(Beginning of Data provided)
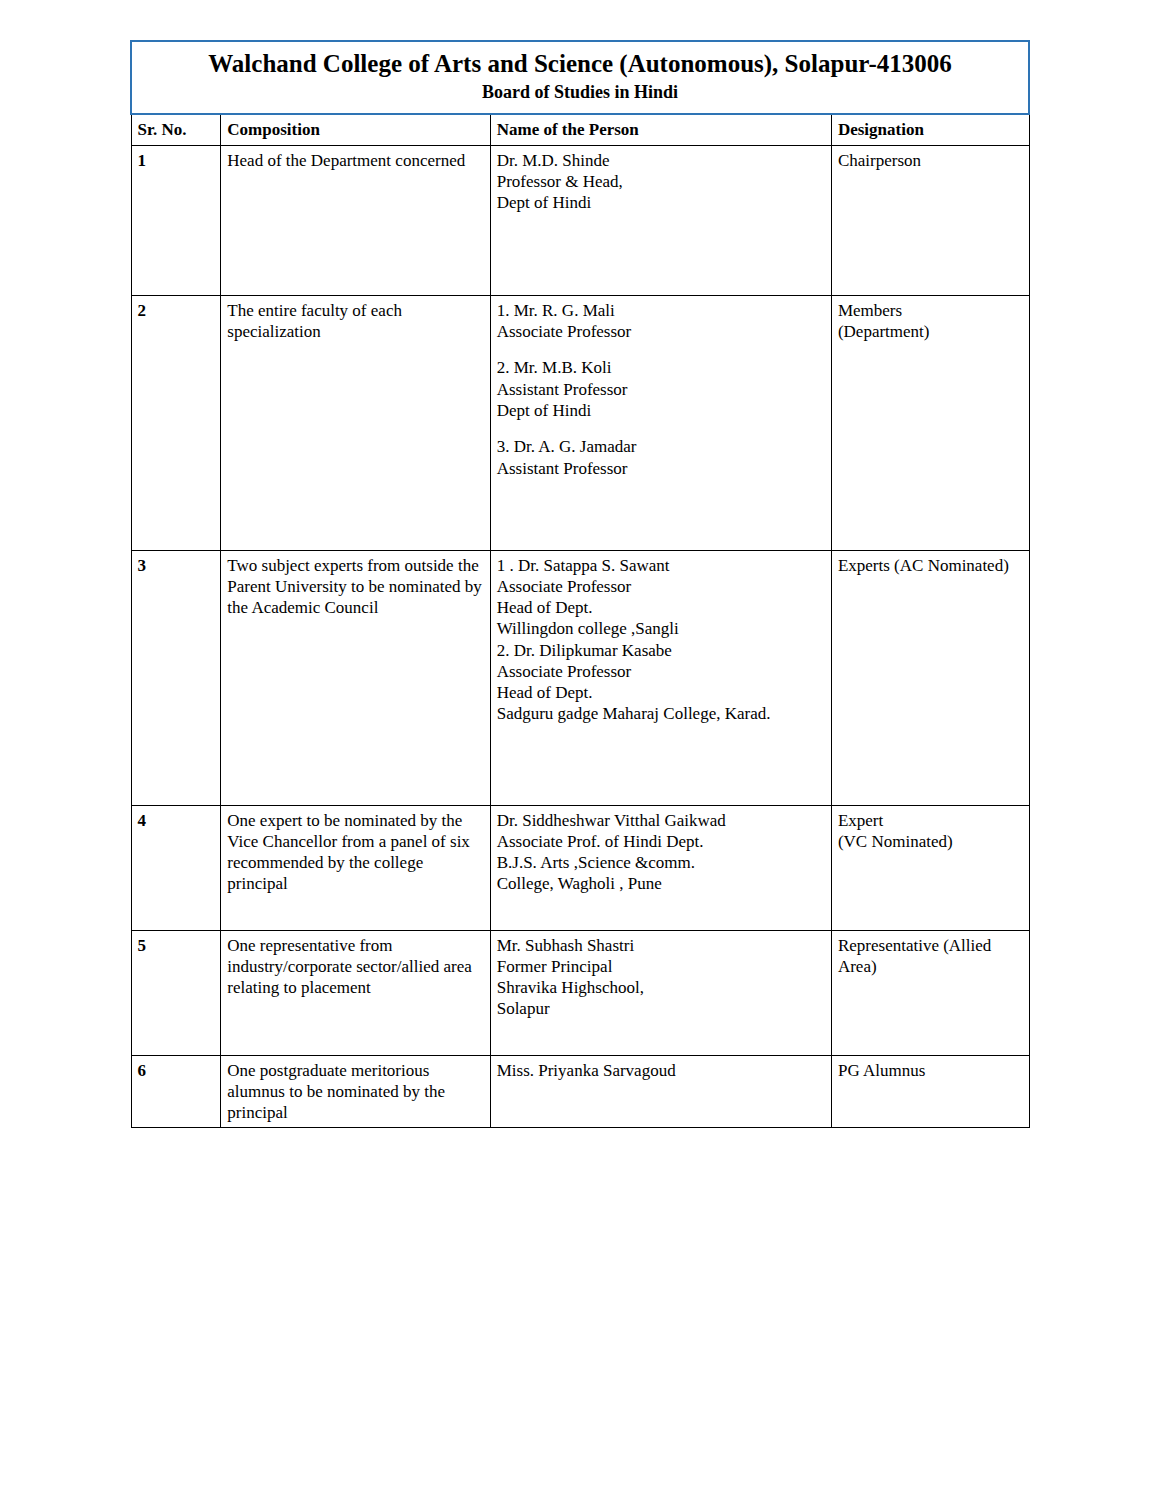| Walchand College of Arts and Science (Autonomous), Solapur-413006 Board of Studies in Hindi |
| Sr. No. | Composition | Name of the Person | Designation |
| 1 | Head of the Department concerned | Dr. M.D. Shinde Professor & Head, Dept of Hindi | Chairperson |
| 2 | The entire faculty of each specialization | 1. Mr. R. G. Mali Associate Professor 2. Mr. M.B. Koli Assistant Professor Dept of Hindi 3. Dr. A. G. Jamadar Assistant Professor | Members (Department) |
| 3 | Two subject experts from outside the Parent University to be nominated by the Academic Council | 1 . Dr. Satappa S. Sawant Associate Professor Head of Dept. Willingdon college ,Sangli 2. Dr. Dilipkumar Kasabe Associate Professor Head of Dept. Sadguru gadge Maharaj College, Karad. | Experts (AC Nominated) |
| 4 | One expert to be nominated by the Vice Chancellor from a panel of six recommended by the college principal | Dr. Siddheshwar Vitthal Gaikwad Associate Prof. of Hindi Dept. B.J.S. Arts ,Science &comm. College, Wagholi , Pune | Expert (VC Nominated) |
| 5 | One representative from industry/corporate sector/allied area relating to placement | Mr. Subhash Shastri Former Principal Shravika Highschool, Solapur | Representative (Allied Area) |
| 6 | One postgraduate meritorious alumnus to be nominated by the principal | Miss. Priyanka Sarvagoud | PG Alumnus |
(End of Data provided)
- Work task:
Exclude all images and restate the records above word for word.

- Output for this exercise:
| Walchand College of Arts and Science (Autonomous), Solapur-413006 Board of Studies in Hindi |
| Sr. No. | Composition | Name of the Person | Designation |
| 1 | Head of the Department concerned | Dr. M.D. Shinde Professor & Head, Dept of Hindi | Chairperson |
| 2 | The entire faculty of each specialization | 1. Mr. R. G. Mali Associate Professor 2. Mr. M.B. Koli Assistant Professor Dept of Hindi 3. Dr. A. G. Jamadar Assistant Professor | Members (Department) |
| 3 | Two subject experts from outside the Parent University to be nominated by the Academic Council | 1 . Dr. Satappa S. Sawant Associate Professor Head of Dept. Willingdon college ,Sangli 2. Dr. Dilipkumar Kasabe Associate Professor Head of Dept. Sadguru gadge Maharaj College, Karad. | Experts (AC Nominated) |
| 4 | One expert to be nominated by the Vice Chancellor from a panel of six recommended by the college principal | Dr. Siddheshwar Vitthal Gaikwad Associate Prof. of Hindi Dept. B.J.S. Arts ,Science &comm. College, Wagholi , Pune | Expert (VC Nominated) |
| 5 | One representative from industry/corporate sector/allied area relating to placement | Mr. Subhash Shastri Former Principal Shravika Highschool, Solapur | Representative (Allied Area) |
| 6 | One postgraduate meritorious alumnus to be nominated by the principal | Miss. Priyanka Sarvagoud | PG Alumnus |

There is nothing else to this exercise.